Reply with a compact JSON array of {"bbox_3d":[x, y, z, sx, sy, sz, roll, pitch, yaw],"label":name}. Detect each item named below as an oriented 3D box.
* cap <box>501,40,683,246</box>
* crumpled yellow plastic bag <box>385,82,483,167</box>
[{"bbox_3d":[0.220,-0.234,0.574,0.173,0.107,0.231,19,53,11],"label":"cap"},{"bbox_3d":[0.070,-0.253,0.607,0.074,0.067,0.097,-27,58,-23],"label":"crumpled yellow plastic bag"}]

+ + + + +

=== WORK INSTRUCTION ===
Repeat the data word for word.

=== SOLUTION FOR THIS EXERCISE ===
Reply with a compact JSON array of {"bbox_3d":[x, y, z, sx, sy, sz, roll, pitch, yaw],"label":name}. Detect each item named below as an oriented 3D box.
* cap <box>501,40,683,246</box>
* crumpled yellow plastic bag <box>385,82,483,167</box>
[{"bbox_3d":[0.220,-0.234,0.574,0.173,0.107,0.231,19,53,11],"label":"cap"},{"bbox_3d":[0.070,-0.253,0.607,0.074,0.067,0.097,-27,58,-23],"label":"crumpled yellow plastic bag"}]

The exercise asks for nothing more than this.